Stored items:
=====
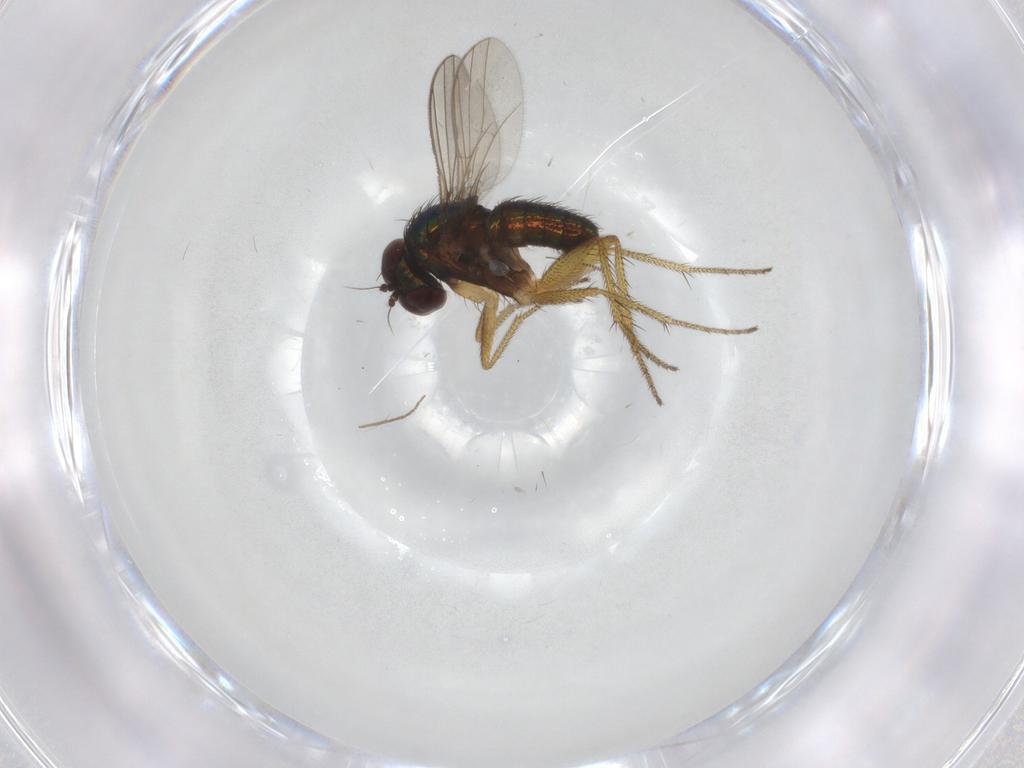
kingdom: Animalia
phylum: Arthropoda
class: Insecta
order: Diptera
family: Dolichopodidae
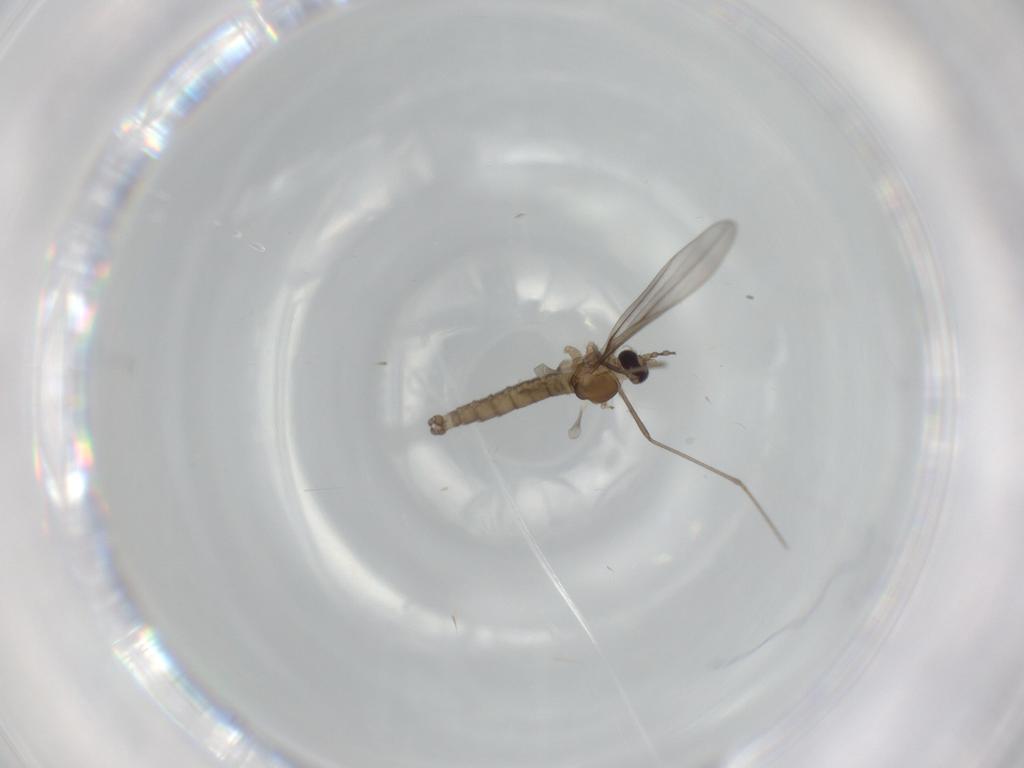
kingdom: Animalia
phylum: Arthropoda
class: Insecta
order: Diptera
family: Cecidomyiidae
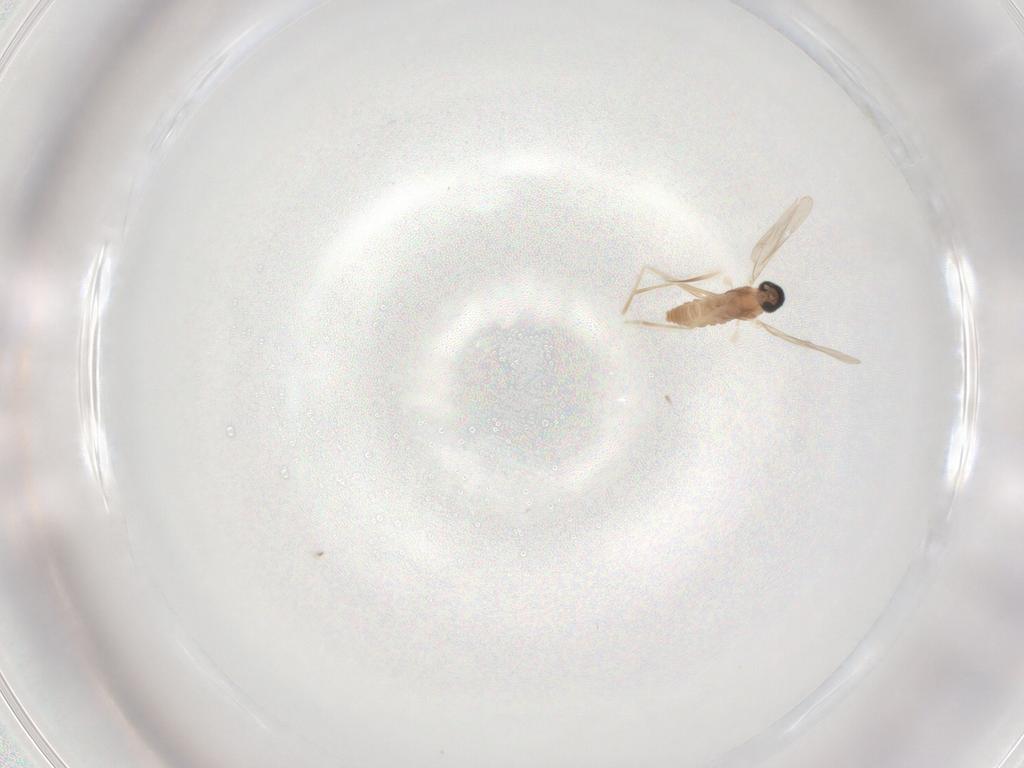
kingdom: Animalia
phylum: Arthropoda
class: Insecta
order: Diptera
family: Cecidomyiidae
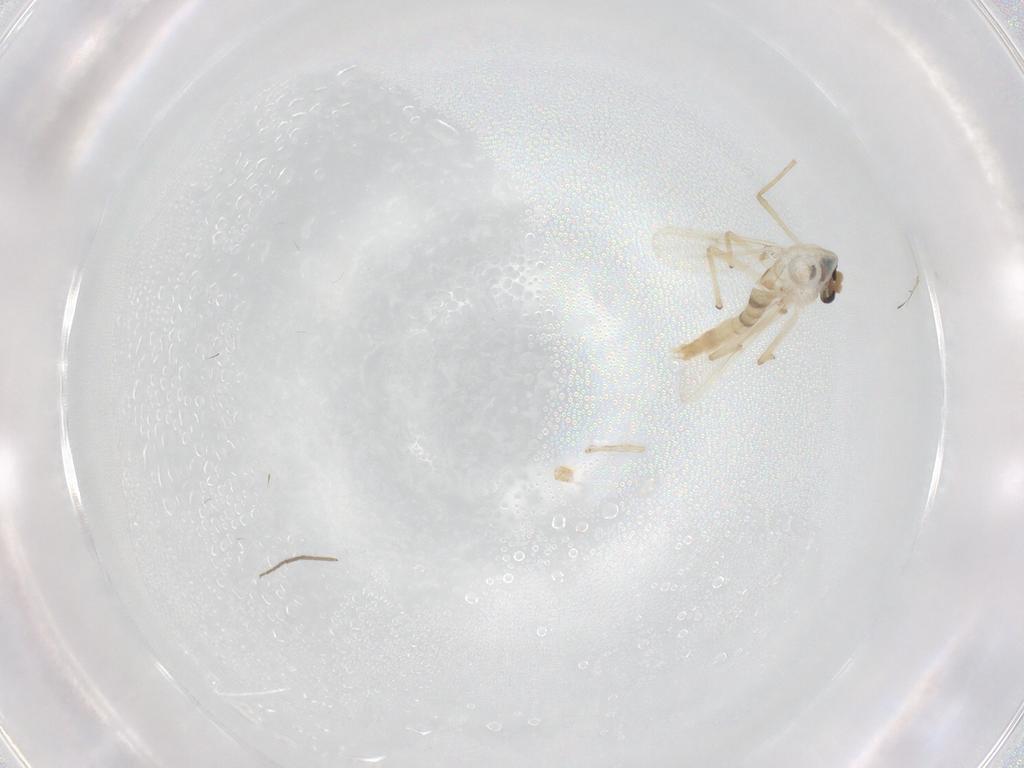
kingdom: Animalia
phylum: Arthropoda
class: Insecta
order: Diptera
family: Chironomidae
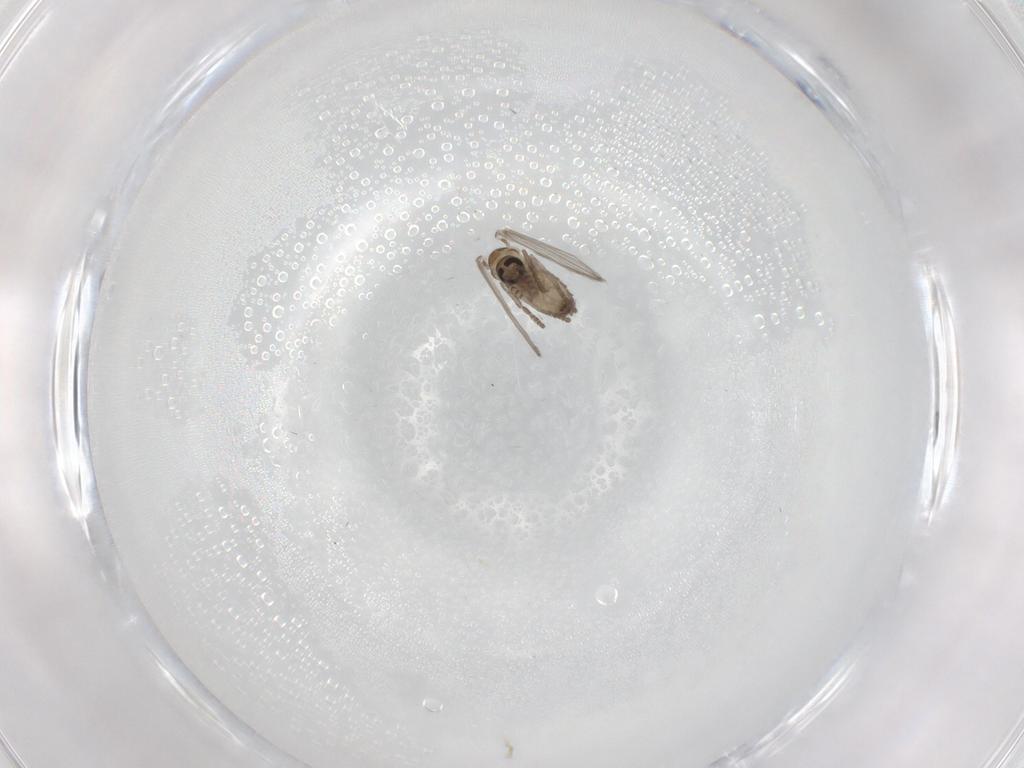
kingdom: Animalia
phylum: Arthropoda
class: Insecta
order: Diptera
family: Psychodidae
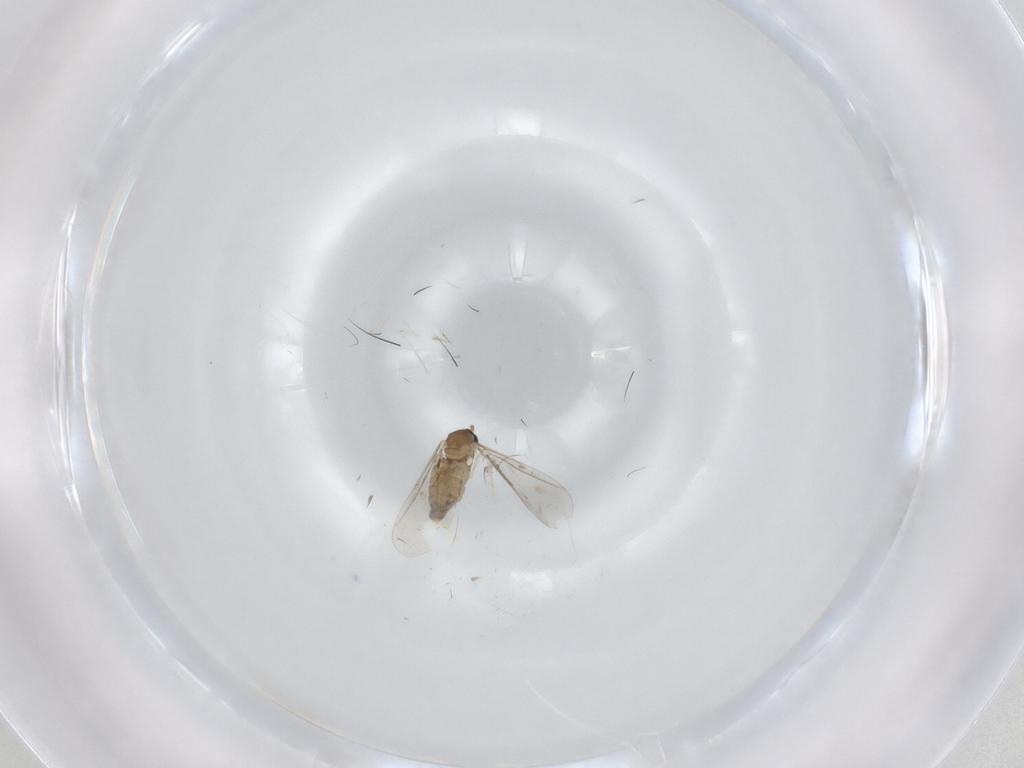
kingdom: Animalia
=====
*WHAT YOU NEED TO DO:* Put each line of the records above into a Markdown table with the columns Row and Line, numbering the rows and skipping blank lines. Leave the pictures out of the answer.

*ANSWER TO THE EXERCISE:*
| Row | Line |
|---|---|
| 1 | kingdom: Animalia |
| 2 | phylum: Arthropoda |
| 3 | class: Insecta |
| 4 | order: Diptera |
| 5 | family: Dolichopodidae |
| 6 | kingdom: Animalia |
| 7 | phylum: Arthropoda |
| 8 | class: Insecta |
| 9 | order: Diptera |
| 10 | family: Cecidomyiidae |
| 11 | kingdom: Animalia |
| 12 | phylum: Arthropoda |
| 13 | class: Insecta |
| 14 | order: Diptera |
| 15 | family: Cecidomyiidae |
| 16 | kingdom: Animalia |
| 17 | phylum: Arthropoda |
| 18 | class: Insecta |
| 19 | order: Diptera |
| 20 | family: Chironomidae |
| 21 | kingdom: Animalia |
| 22 | phylum: Arthropoda |
| 23 | class: Insecta |
| 24 | order: Diptera |
| 25 | family: Psychodidae |
| 26 | kingdom: Animalia |